In jenem ersten Geständnis, abgelegt gut drei Wochen nach der Tat und später widerrufen, hatte der heute 46-Jährige den rechtsextrem motivierten Mord an dem Kasseler Regierungspräsidenten offen eingeräumt: Als Einzeltäter habe er gehandelt, getrieben von fast krankhaftem Hass auf die liberale Flüchtlingspolitik, für die sich der CDU-Politiker stark gemacht hatte. Am Dienstag nun nahm das Gericht in Augenschein, was E. bei einer zweiten Videovernehmung im Januar dem Ermittlungsrichter des Bundesgerichtshofs erzählte. Schnell ist klar: Nicht nur, was der Kasseler Rechtsextreme sagt, sondern auch wie er das tut, könnte sich zwischen beiden Versionen kaum stärker unterscheiden.

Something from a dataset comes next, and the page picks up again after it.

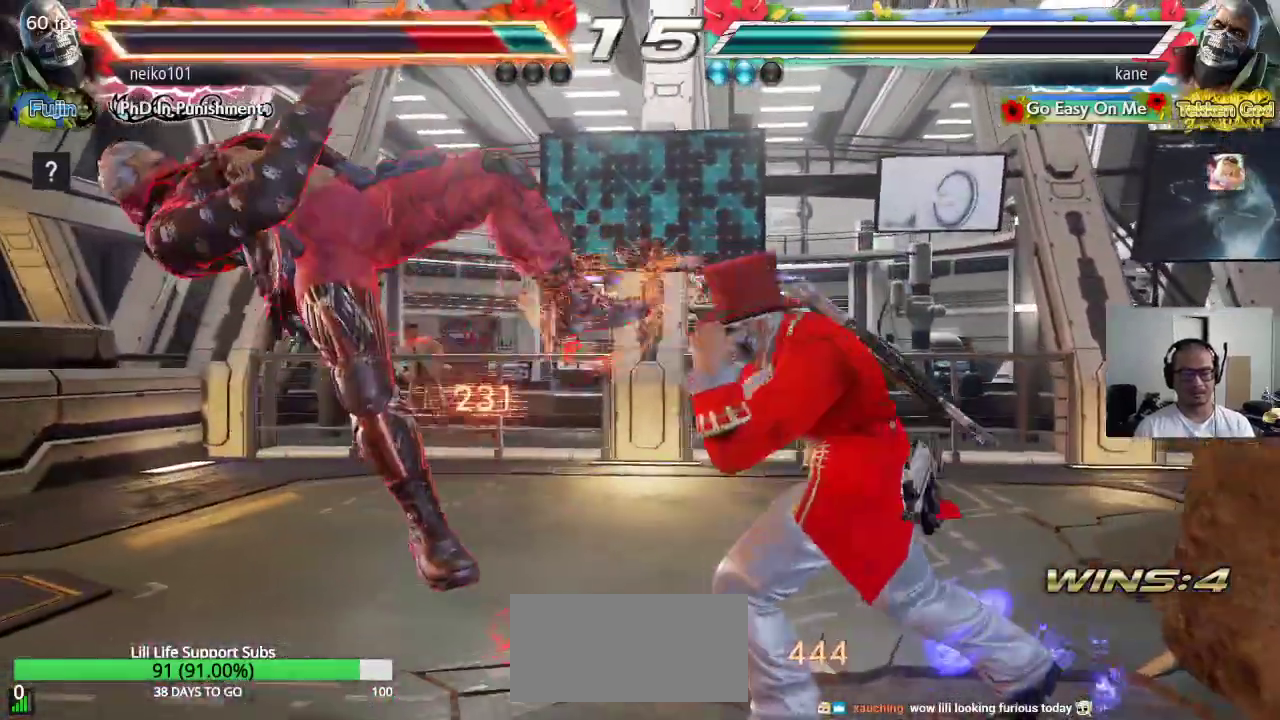
{"buttons": ["SQUARE"], "left_stick": "center", "events": [[67, "TRIANGLE", "up"], [67, "left_stick", "center"], [83, "SQUARE", "down"], [167, "SQUARE", "up"], [200, "TRIANGLE", "down"], [283, "TRIANGLE", "up"], [300, "SQUARE", "down"], [350, "SQUARE", "up"], [367, "TRIANGLE", "down"], [450, "SQUARE", "down"], [450, "TRIANGLE", "up"]]}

Angeklagter belastet Komplizen Markus H. schwer
Das betrifft vor allem die Rolle seines Freundes und Neonazi-Kameraden Markus H., der jetzt wegen Beihilfe zum Mord mitangeklagt ist: Die Bundesanwaltschaft wirft dem 44-Jährigen vor, Stephan E. durch gemeinsame Schießübungen und Demonstrationsbesuche in seinem Tatentschluss bestärkt zu haben – ohne allerdings in den konkreten Mordplan eingeweiht gewesen zu sein. So ähnlich hatte es E. auch in seinem ursprünglichen Geständnis dargestellt. In seinem zweiten dagegen macht er Markus H. zum Mittäter, der den Anschlag auf Walter Lübcke von Anfang an mitgeplant habe, der in der Tatnacht dabei gewesen sei – und der den tödlichen Schuss abgegeben habe. Allerdings nur aus Versehen.
„Einschüchtern“ wollen hätten sie den Kasseler Regierungspräsidenten, sagt E. in dieser richterlichen Vernehmung. Von einem „Denkzettel“ spricht er, von einer „Bestrafung“. Gemeinsam hätten sie sich das überlegt, gemeinsam seien sie mehrfach zu Lübckes Haus nach Wolfhagen-Istha gefahren, gemeinsam hätten sie die Dorfkirmes im Juni für ihre Aktion auserkoren, gemeinsam hätten sie sein Auto dafür mit falschen Kennzeichen versehen. Doch an Mord hätten sie nicht gedacht. „Ich habe mich dazu bereit erklärt, ihn zu schlagen. Markus wollte ihn mit der Waffe bedrohen“, erklärt er, „Das war der grobe Plan.“ Gleichwohl unmaskiert seien sie dem auf seiner Terrasse sitzenden 65-Jährigen gegenübergetreten, hätten ihn beschimpft. Und dann habe sich, als Lübcke aufgestanden und Markus H. deshalb ein paar Schritte zurückgewichen sei, der Schuss gelöst. Unabsichtlich. Ein Unfall.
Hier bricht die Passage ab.